05 Março 2017
“A reforma da Igreja também se faz reformando os procedimentos com autoridade. Se o procedimento é entregue à disponibilidade dos sujeitos individuais, é fácil que o sistema se paralise. E que, em um sistema paralisado, prevaleçam, como sempre, os piores instintos. A resistência sobre os procedimentos pode ser de boa fé. Mas só uma normativa explícita diferente é capaz de contê-la substancialmente. E de permitir percursos comuns de integração e de debate.”
O comentário é do teólogo italiano Andrea Grillo, professor do Pontifício Ateneu Sant’Anselmo, em Roma, do Instituto Teológico Marchigiano, em Ancona, e do Instituto de Liturgia Pastoral da Abadia de Santa Giustina, em Pádua.
O artigo foi publicado no seu blog Come Se Non, 03-03-2017. A tradução é de Moisés Sbardelotto.
A renúncia de Marie Collins da Comissão vaticana que se ocupa de combater a pedofilia na Igreja suscitou uma justa agitação. O secretário de Estado, Parolin, também a definiu como “uma maneira de sacudir a árvore”. Parece-me que se deve ler esse gesto a partir de uma explicação que a própria Collins anexou à sua decisão: ou seja, a dificuldade de obter escuta e respostas adequadas por parte de órgãos vaticanos, particularmente da Congregação para a Doutrina da Fé.

##############################

TAREFAS PROPOSTAS
1 - Liste todas as instituições em que, segundo o texto, Andrea Grillo é professor.
2 - Reescreva a parte do texto que vai de "A renúncia de" até "Doutrina da Fé.", substituindo "árvore" por "estrutura".
3 - Indique se cada afirmação concorda com o texto, respondendo sim ou não e citando as palavras decisivas: (a) Andrea Grillo leciona em uma instituição de Ancona. (b) A tradução é de Andrea Grillo. (c) Parolin definiu a renúncia como uma maneira de sacudir a árvore.
As entradas que vêm a seguir não são necessárias para este exercício.

##############################

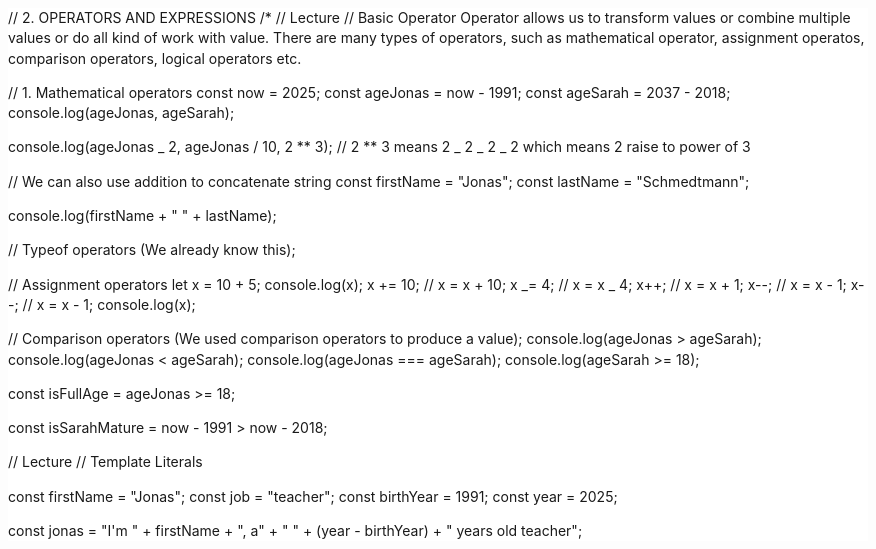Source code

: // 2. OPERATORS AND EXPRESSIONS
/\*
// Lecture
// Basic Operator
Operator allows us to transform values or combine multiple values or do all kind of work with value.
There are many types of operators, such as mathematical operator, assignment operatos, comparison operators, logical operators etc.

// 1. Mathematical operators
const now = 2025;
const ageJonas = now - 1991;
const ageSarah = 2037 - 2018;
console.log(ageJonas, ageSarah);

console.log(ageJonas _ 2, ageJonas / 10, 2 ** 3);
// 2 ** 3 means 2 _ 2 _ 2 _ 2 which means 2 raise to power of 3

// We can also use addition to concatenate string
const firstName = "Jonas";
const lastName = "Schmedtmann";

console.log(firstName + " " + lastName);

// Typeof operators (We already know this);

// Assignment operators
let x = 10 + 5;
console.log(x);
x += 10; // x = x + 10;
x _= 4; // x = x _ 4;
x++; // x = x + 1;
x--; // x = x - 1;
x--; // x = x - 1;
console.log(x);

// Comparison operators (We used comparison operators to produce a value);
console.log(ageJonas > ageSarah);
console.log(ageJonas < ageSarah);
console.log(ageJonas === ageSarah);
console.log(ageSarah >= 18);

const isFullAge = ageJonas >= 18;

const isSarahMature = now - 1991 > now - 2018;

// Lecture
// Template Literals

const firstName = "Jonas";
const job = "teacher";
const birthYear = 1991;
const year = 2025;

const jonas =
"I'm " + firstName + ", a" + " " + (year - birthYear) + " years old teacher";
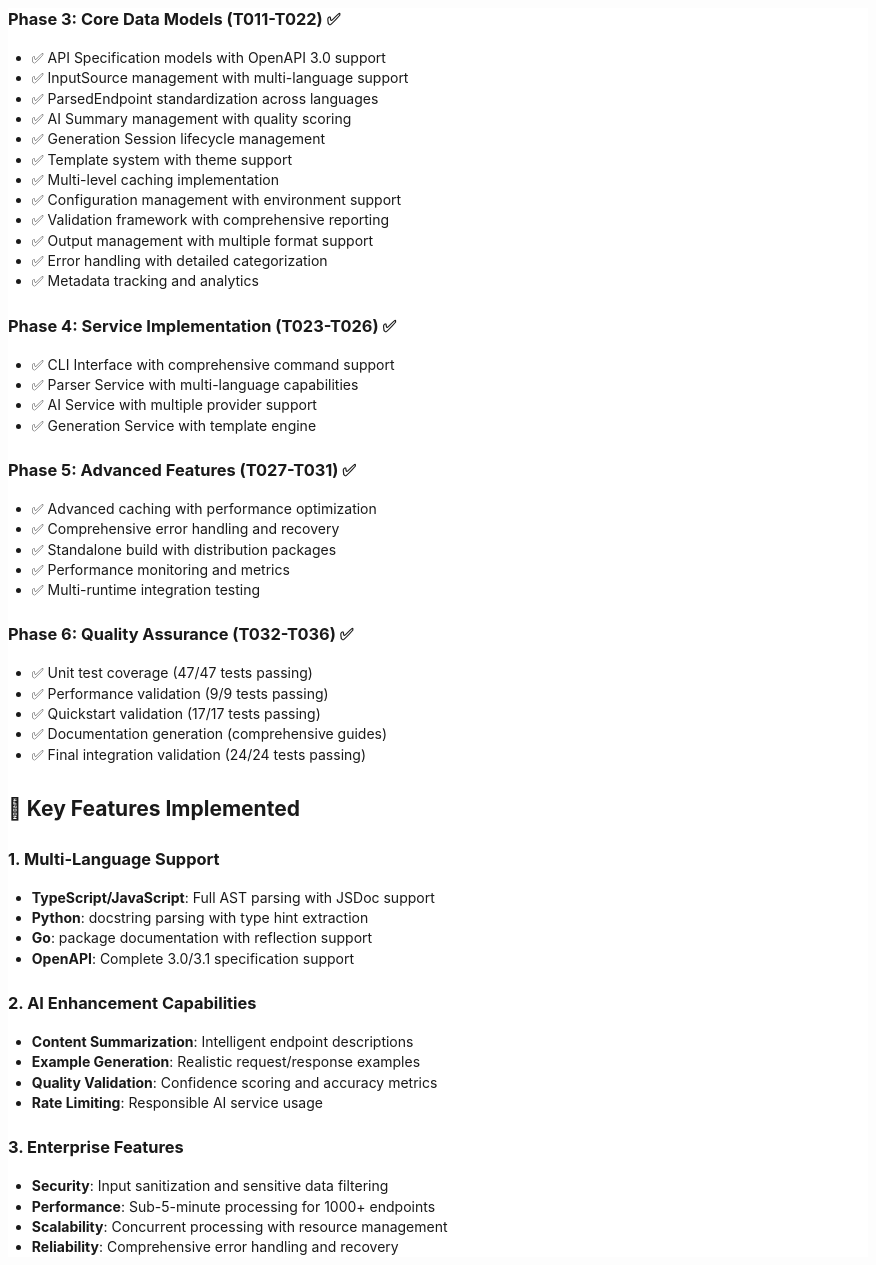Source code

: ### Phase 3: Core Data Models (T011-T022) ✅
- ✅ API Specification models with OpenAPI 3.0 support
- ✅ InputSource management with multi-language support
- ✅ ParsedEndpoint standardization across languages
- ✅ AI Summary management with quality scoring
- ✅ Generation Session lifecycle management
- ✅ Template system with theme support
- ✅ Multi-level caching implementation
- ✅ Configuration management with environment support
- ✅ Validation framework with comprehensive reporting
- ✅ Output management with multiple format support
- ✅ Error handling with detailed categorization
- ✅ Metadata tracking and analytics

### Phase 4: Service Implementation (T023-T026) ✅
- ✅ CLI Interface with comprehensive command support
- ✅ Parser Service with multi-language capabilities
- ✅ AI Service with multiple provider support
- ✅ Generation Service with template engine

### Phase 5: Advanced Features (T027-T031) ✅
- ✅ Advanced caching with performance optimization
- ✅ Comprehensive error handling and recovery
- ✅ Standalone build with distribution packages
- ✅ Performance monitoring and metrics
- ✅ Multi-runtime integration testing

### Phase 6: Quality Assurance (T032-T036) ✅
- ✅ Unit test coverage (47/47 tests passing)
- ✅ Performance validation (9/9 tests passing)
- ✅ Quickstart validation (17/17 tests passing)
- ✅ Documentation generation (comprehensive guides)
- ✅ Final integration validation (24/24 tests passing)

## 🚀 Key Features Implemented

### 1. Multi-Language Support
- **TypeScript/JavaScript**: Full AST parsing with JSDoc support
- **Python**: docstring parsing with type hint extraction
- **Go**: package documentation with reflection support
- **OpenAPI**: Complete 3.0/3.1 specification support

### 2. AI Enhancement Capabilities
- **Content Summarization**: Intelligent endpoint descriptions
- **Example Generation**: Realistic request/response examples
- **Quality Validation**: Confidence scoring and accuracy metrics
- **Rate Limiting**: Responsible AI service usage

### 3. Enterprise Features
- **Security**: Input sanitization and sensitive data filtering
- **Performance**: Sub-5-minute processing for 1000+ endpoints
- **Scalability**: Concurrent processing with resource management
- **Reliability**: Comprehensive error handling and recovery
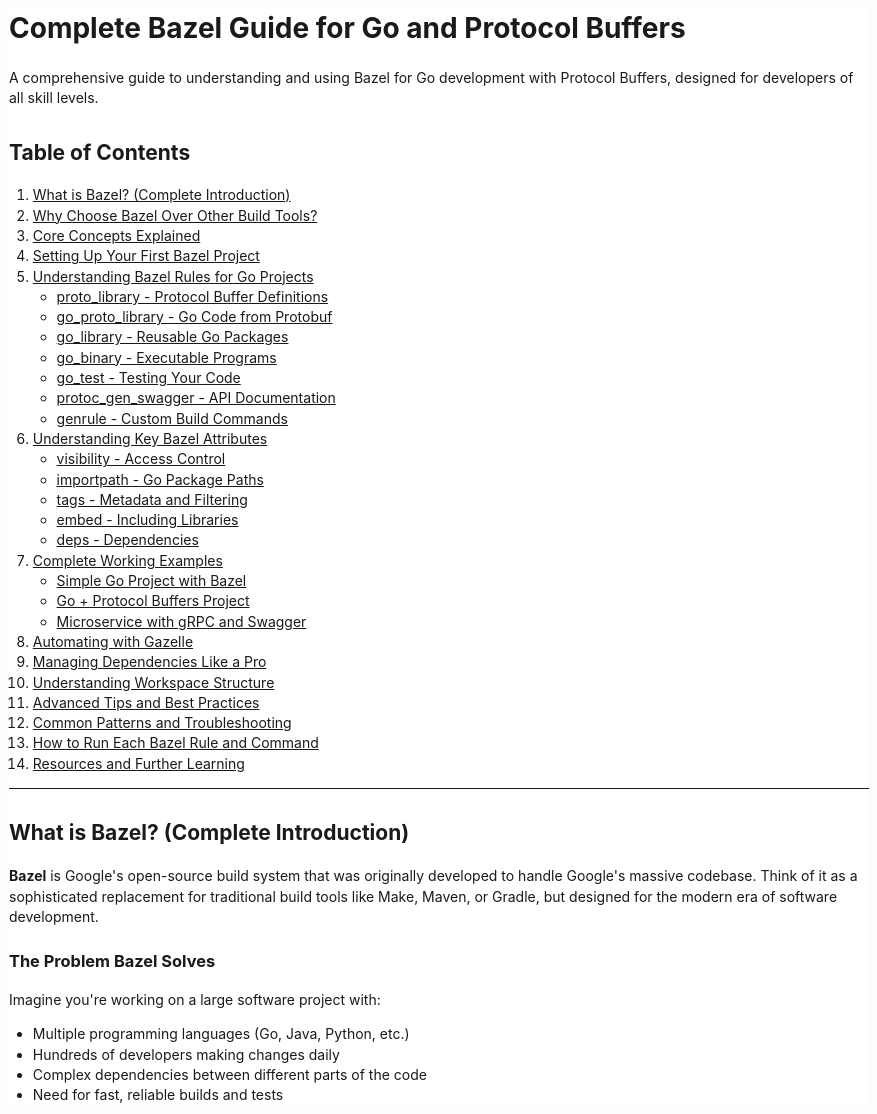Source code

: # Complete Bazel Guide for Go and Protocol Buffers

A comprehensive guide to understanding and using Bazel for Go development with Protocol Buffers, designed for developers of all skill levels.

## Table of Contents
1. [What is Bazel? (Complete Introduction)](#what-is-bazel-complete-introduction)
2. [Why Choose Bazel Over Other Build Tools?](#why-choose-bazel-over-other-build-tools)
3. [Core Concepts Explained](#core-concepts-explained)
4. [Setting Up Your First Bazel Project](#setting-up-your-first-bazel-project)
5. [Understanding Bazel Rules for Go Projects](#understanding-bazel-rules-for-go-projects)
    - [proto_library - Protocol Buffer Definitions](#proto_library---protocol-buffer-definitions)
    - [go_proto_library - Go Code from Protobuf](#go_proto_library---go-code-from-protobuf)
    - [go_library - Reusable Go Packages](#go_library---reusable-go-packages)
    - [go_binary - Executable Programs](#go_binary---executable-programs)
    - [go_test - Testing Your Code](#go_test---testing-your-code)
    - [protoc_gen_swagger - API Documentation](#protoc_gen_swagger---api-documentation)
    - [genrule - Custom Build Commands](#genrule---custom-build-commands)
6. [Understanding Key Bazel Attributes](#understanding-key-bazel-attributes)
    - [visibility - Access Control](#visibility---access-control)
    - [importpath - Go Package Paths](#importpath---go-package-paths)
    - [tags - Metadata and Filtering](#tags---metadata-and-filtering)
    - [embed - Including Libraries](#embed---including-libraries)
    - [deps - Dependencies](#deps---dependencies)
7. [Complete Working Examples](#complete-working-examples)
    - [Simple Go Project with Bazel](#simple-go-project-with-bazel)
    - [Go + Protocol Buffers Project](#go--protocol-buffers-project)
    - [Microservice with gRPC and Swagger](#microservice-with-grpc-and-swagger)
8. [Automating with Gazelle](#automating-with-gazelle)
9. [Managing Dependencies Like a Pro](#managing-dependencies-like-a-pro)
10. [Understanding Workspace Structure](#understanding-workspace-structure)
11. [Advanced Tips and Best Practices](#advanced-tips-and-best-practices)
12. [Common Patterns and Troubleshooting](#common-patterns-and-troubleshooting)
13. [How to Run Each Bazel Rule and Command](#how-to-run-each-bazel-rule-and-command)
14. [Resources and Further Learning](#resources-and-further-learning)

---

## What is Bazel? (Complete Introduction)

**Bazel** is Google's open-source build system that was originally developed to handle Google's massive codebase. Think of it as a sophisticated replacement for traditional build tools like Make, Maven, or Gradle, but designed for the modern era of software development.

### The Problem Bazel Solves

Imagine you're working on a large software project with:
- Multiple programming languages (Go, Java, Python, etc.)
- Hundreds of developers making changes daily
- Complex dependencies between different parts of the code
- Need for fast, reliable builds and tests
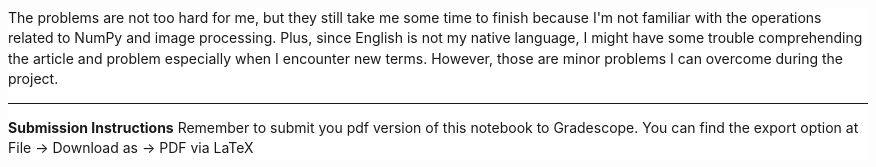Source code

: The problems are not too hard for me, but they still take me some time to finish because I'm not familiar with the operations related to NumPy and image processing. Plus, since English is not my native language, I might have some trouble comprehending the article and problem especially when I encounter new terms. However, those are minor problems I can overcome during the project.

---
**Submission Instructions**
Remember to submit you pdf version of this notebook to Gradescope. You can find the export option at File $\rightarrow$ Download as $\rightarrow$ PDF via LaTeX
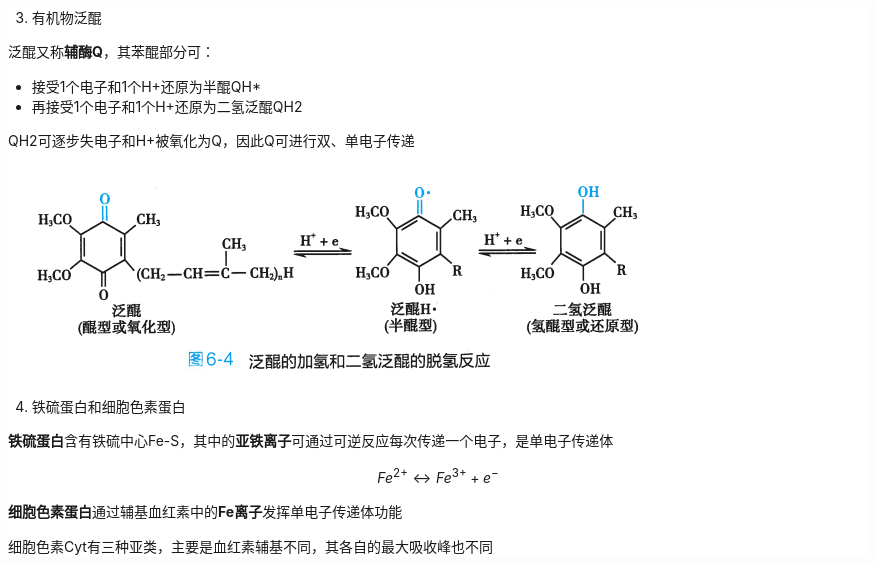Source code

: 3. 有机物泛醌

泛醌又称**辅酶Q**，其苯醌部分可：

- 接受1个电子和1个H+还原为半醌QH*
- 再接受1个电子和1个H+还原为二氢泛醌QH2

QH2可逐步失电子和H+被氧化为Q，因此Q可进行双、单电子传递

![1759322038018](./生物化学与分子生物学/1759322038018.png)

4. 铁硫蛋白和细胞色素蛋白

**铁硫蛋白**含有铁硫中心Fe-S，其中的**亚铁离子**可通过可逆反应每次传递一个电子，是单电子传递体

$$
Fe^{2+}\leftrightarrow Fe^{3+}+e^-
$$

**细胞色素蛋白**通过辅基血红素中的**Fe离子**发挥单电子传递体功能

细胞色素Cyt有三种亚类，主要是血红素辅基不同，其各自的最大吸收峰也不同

##############################

RESPOSTAS DO EXERCÍCIO
1 - Pontifício Ateneu Sant'Anselmo; Instituto Teológico Marchigiano; Instituto de Liturgia Pastoral da Abadia de Santa Giustina.

2 -
A renúncia de Marie Collins da Comissão vaticana que se ocupa de combater a pedofilia na Igreja suscitou uma justa agitação. O secretário de Estado, Parolin, também a definiu como “uma maneira de sacudir a estrutura”. Parece-me que se deve ler esse gesto a partir de uma explicação que a própria Collins anexou à sua decisão: ou seja, a dificuldade de obter escuta e respostas adequadas por parte de órgãos vaticanos, particularmente da Congregação para a Doutrina da Fé.

3 -
(a) Sim: "do Instituto Teológico Marchigiano, em Ancona".
(b) Não: "A tradução é de Moisés Sbardelotto."
(c) Sim: "O secretário de Estado, Parolin, também a definiu como “uma maneira de sacudir a árvore”."